Data extract Start Marker

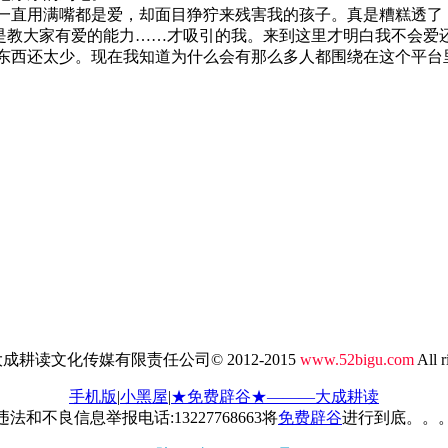
直用满嘴都是爱，却面目狰狞来残害我的孩子。真是糟糕透了
是教大家有爱的能力……才吸引的我。来到这里才明白我不会爱
东西还太少。现在我知道为什么会有那么多人都围绕在这个平台
成耕读文化传媒有限责任公司© 2012-2015
www.52bigu.com
All r
手机版
|
小黑屋
|
★免费辟谷★———大成耕读
违法和不良信息举报电话:13227768663将
免费辟谷
进行到底。。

Data extract End Marker

**What the task asks:**
Reproduce the material above in full, images excluded.

**Response:**
直用满嘴都是爱，却面目狰狞来残害我的孩子。真是糟糕透了
是教大家有爱的能力……才吸引的我。来到这里才明白我不会爱
东西还太少。现在我知道为什么会有那么多人都围绕在这个平台
成耕读文化传媒有限责任公司© 2012-2015
www.52bigu.com
All r
手机版
|
小黑屋
|
★免费辟谷★———大成耕读
违法和不良信息举报电话:13227768663将
免费辟谷
进行到底。。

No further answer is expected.